For the second version, I knew I had to stop with the copying of the data string over and over again, which I knew was eating major cycles.
Doing some math, I figured out I could iterate over the string, extracting each element and converting the two parts to python numbers.
def rawDataToTsVals(self, timeOffset, raw):
tsVals = []
for i in range(0, len(raw), 6):
rawtime = raw[i:i+2]
ts = timeOffset + struct.unpack('h', rawtime)[0]
val = struct.unpack('f', raw[i+2:i+6])[0]
tsVals.append((ts, val))
return tsVals
This was better timewise, but didn't remove duplicate data. I made the 'seen it yet' test occur even before the conversion to (int, float), which saved a bit of time doing useless conversions.
def rawDataToTsVals(self, timeOffset, raw):
tsVals = []
seenTimes = set()
for i in range(0, len(raw), 6):
rawtime = raw[i:i+2]
if rawtime in seenTimes:
continue
seenTimes.add(rawtime)
ts = timeOffset + struct.unpack('h', rawtime)[0]
val = struct.unpack('f', raw[i+2:i+6])[0]
tsVals.append((ts, val))
return tsVals
Yet, it was STILL TOO SLOW. Where was the time going? I timed the various parts and found the slow bit was the conversion to int/float. That unpack was happening a lot and the time added up.
I tried the following but FAILED.
# BAD DON'T USE ** BAD DON'T USE **
elems = rawLen / 6.0 # 6 bytes per - 2=time + 4=data.
intElems = int(elems)
if (elems != intElems):
self.log.warning("elems non-integer: len: %s" % (rawLen))
return []
unp = struct.unpack("hf"*intElems, raw)
# BAD DON'T USE ** BAD DON'T USE **
The above fails because if we pack these things together, there's a word-alignment problem that unpack is unable to cope with. It would have to be something like (int, zeroes, float) to make the float align on a word boundary.
But, I couldn't give up, this had to work better. So, I extract all the ints, string those together and unpack them, then do the same thing with the floats.

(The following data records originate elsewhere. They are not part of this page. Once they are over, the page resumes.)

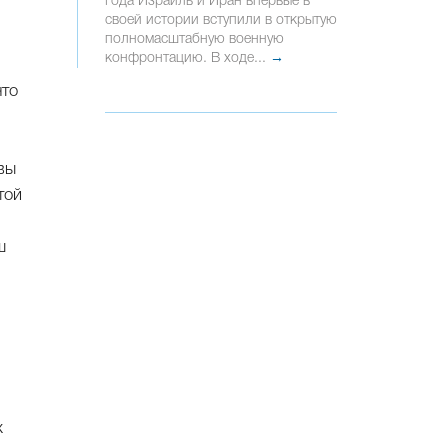
года Израиль и Иран впервые в
своей истории вступили в открытую
полномасштабную военную
конфронтацию. В ходе...
→
что
 вы
той
ш
х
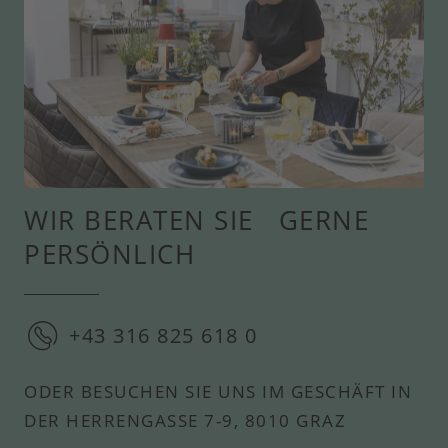
WIR BERATEN SIE GERNE
PERSÖNLICH
+43 316 825 618 0
ODER BESUCHEN SIE UNS IM GESCHÄFT IN
DER HERRENGASSE 7-9, 8010 GRAZ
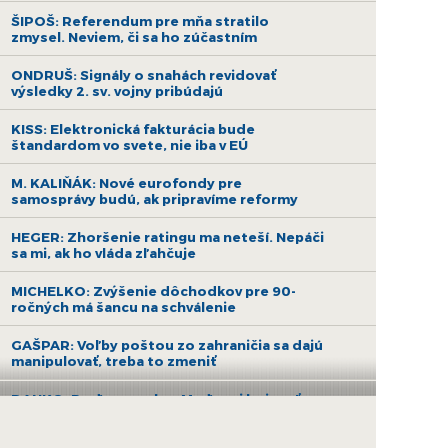
ŠIPOŠ: Referendum pre mňa stratilo
zmysel. Neviem, či sa ho zúčastním
ONDRUŠ: Signály o snahách revidovať
výsledky 2. sv. vojny pribúdajú
KISS: Elektronická fakturácia bude
štandardom vo svete, nie iba v EÚ
M. KALIŇÁK: Nové eurofondy pre
samosprávy budú, ak pripravíme reformy
HEGER: Zhoršenie ratingu ma neteší. Nepáči
sa mi, ak ho vláda zľahčuje
MICHELKO: Zvýšenie dôchodkov pre 90-
ročných má šancu na schválenie
GAŠPAR: Voľby poštou zo zahraničia sa dajú
manipulovať, treba to zmeniť
DANKO: Poďme spolu s Maďarmi bojovať za
ruskú ropu a nehádajme sa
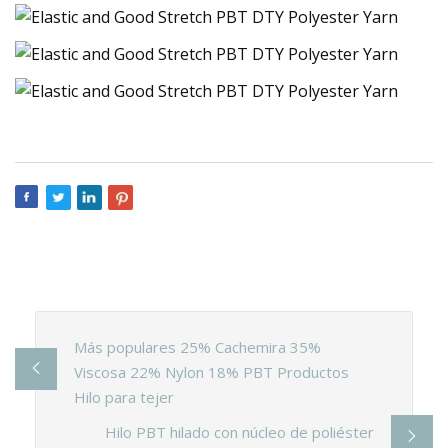
Más populares 25% Cachemira 35%
Viscosa 22% Nylon 18% PBT Productos
Hilo para tejer
Hilo PBT hilado con núcleo de poliéster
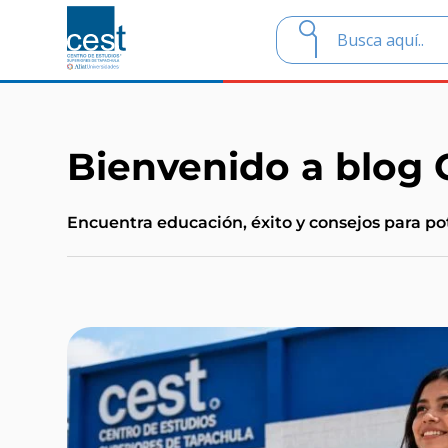
Bienvenido a blog
Encuentra educación, éxito y consejos para pot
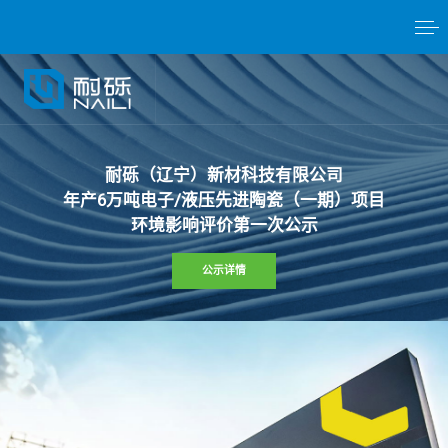
耐
砾
（
辽
宁
）
新
材
科
技
有
限
公
司
年
产
6
万
吨
电
子
/
液
压
先
进
陶
瓷
（
一
期
）
项
目
环
境
影
响
评
价
第
一
次
公
示
公示详情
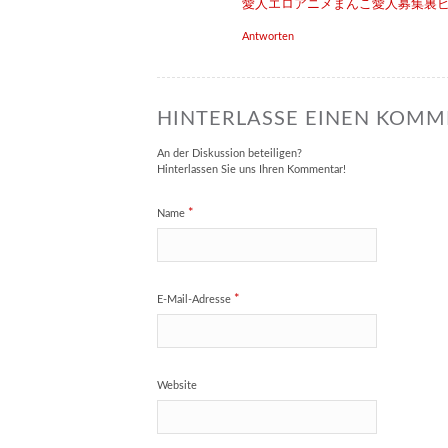
愛人
エロアニメ
まんこ
愛人募集
裏
Antworten
HINTERLASSE EINEN KOM
An der Diskussion beteiligen?
Hinterlassen Sie uns Ihren Kommentar!
*
Name
*
E-Mail-Adresse
Website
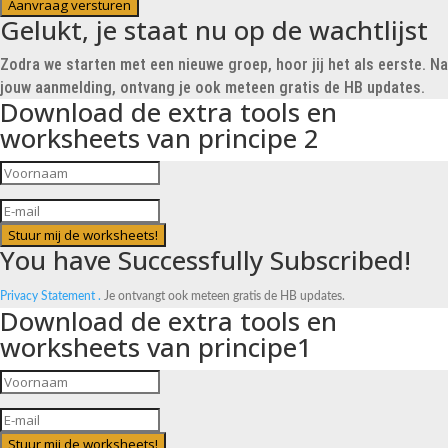
Aanvraag versturen
Gelukt, je staat nu op de wachtlijst
Zodra we starten met een nieuwe groep, hoor jij het als eerste. Na
jouw aanmelding, ontvang je ook meteen gratis de HB updates.
Download de extra tools en
worksheets van principe 2
Stuur mij de worksheets!
You have Successfully Subscribed!
Privacy Statement .
Je ontvangt ook meteen gratis de HB updates.
Download de extra tools en
worksheets van principe1
Stuur mij de worksheets!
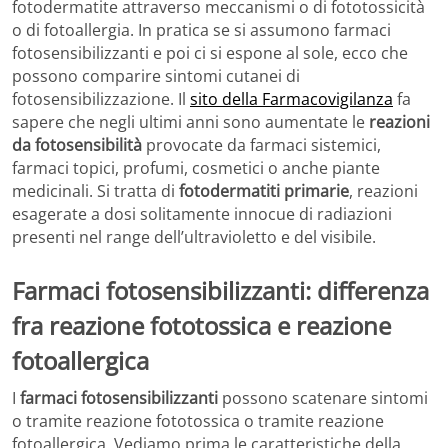
fotodermatite attraverso meccanismi o di fototossicità
o di fotoallergia. In pratica se si assumono farmaci
fotosensibilizzanti e poi ci si espone al sole, ecco che
possono comparire sintomi cutanei di
fotosensibilizzazione. Il
sito della Farmacovigilanza
fa
sapere che negli ultimi anni sono aumentate le
reazioni
da fotosensibilità
provocate da farmaci sistemici,
farmaci topici, profumi, cosmetici o anche piante
medicinali. Si tratta di
fotodermatiti primarie
, reazioni
esagerate a dosi solitamente innocue di radiazioni
presenti nel range dell’ultravioletto e del visibile.
Farmaci fotosensibilizzanti: differenza
fra reazione fototossica e reazione
fotoallergica
I
farmaci fotosensibilizzanti
possono scatenare sintomi
o tramite reazione fototossica o tramite reazione
fotoallergica. Vediamo prima le caratteristiche della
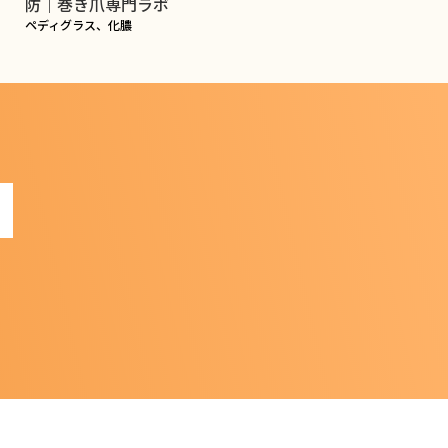
防｜巻き爪専門ラボ
ペディグラス、化膿
!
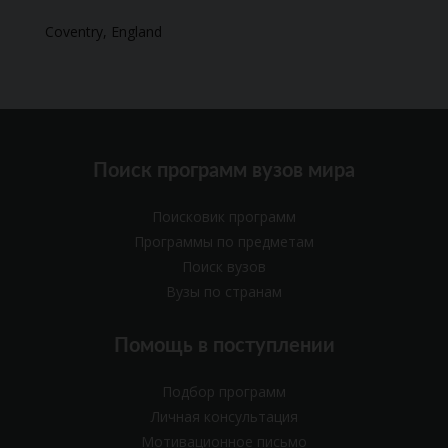
Coventry, England
Поиск программ вузов мира
Поисковик программ
Программы по предметам
Поиск вузов
Вузы по странам
Помощь в поступлении
Подбор программ
Личная консультация
Мотивационное письмо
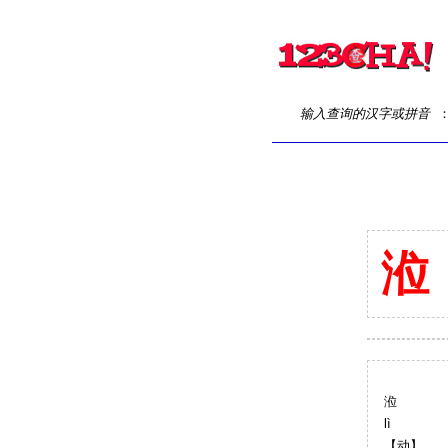
输入查询的汉字或拼音
涖
涖
lì
【动】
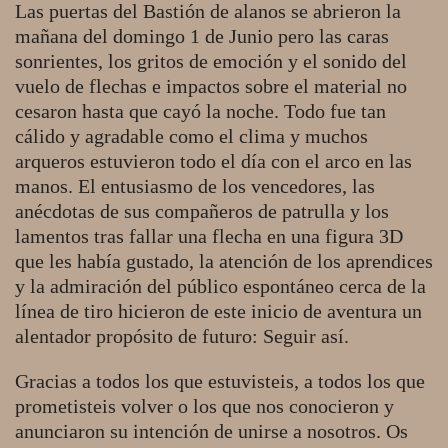
Las puertas del Bastión de alanos se abrieron la
mañana del domingo 1 de Junio pero las caras
sonrientes, los gritos de emoción y el sonido del
vuelo de flechas e impactos sobre el material no
cesaron hasta que cayó la noche. Todo fue tan
cálido y agradable como el clima y muchos
arqueros estuvieron todo el día con el arco en las
manos. El entusiasmo de los vencedores, las
anécdotas de sus compañeros de patrulla y los
lamentos tras fallar una flecha en una figura 3D
que les había gustado, la atención de los aprendices
y la admiración del público espontáneo cerca de la
línea de tiro hicieron de este inicio de aventura un
alentador propósito de futuro: Seguir así.
Gracias a todos los que estuvisteis, a todos los que
prometisteis volver o los que nos conocieron y
anunciaron su intención de unirse a nosotros. Os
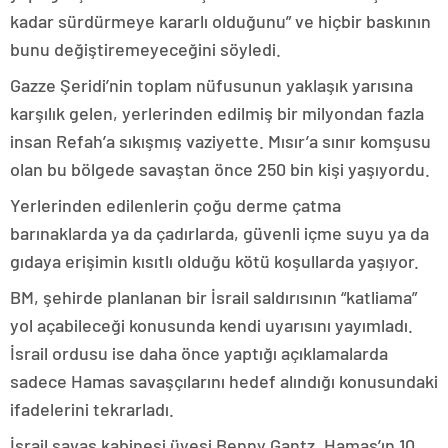
kadar sürdürmeye kararlı olduğunu” ve hiçbir baskının
bunu değiştiremeyeceğini söyledi.
Gazze Şeridi’nin toplam nüfusunun yaklaşık yarısına
karşılık gelen, yerlerinden edilmiş bir milyondan fazla
insan Refah’a sıkışmış vaziyette. Mısır’a sınır komşusu
olan bu bölgede savaştan önce 250 bin kişi yaşıyordu.
Yerlerinden edilenlerin çoğu derme çatma
barınaklarda ya da çadırlarda, güvenli içme suyu ya da
gıdaya erişimin kısıtlı olduğu kötü koşullarda yaşıyor.
BM, şehirde planlanan bir İsrail saldırısının “katliama”
yol açabileceği konusunda kendi uyarısını yayımladı.
İsrail ordusu ise daha önce yaptığı açıklamalarda
sadece Hamas savaşçılarını hedef alındığı konusundaki
ifadelerini tekrarladı.
İsrail savaş kabinesi üyesi Benny Gantz, Hamas’ın 10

HERE IS THE FINAL VERSION:
def rawDataToTsVals(self, timeOffset, raw):
tsVals = []
seenTimes = set()
try:
rawLen = len(raw)
times = ""
vals = ""
for i in range(0, rawLen, 6):
rawtime = raw[i:i+2]
if rawtime in seenTimes:
continue
times += rawtime
vals += raw[i+2:i+6]
timesList = struct.unpack('h'*(len(times)/2), times)
valsList = struct.unpack('f'*(len(vals)/4), vals)
assert len(timesList) == len(valsList), "Lens of times and vals unequal, t=%s, v=%s" % (len(timesList), len(valsList))
for i in range(0, len(timesList)):
tsVals.append((timeOffset+timesList[i], valsList[i]))
#self.log.debug("unpacked %d vals, len ts %s." % (len(timesList), len(tsVals)))
except:
tb = traceback.format_exc()
self.log.debug("tb in rawDataToTsVals(): rawSize: %s, %s" % (rawLen, tb))
pass
if 0: # debugging
self.log.debug("tsvals: %s" % ( tsVals))
return tsVals
Unpacking all the h's at the same time, and likewise the floats, makes everything align, and since it's one function call to struct, is very fast.
Enjoy!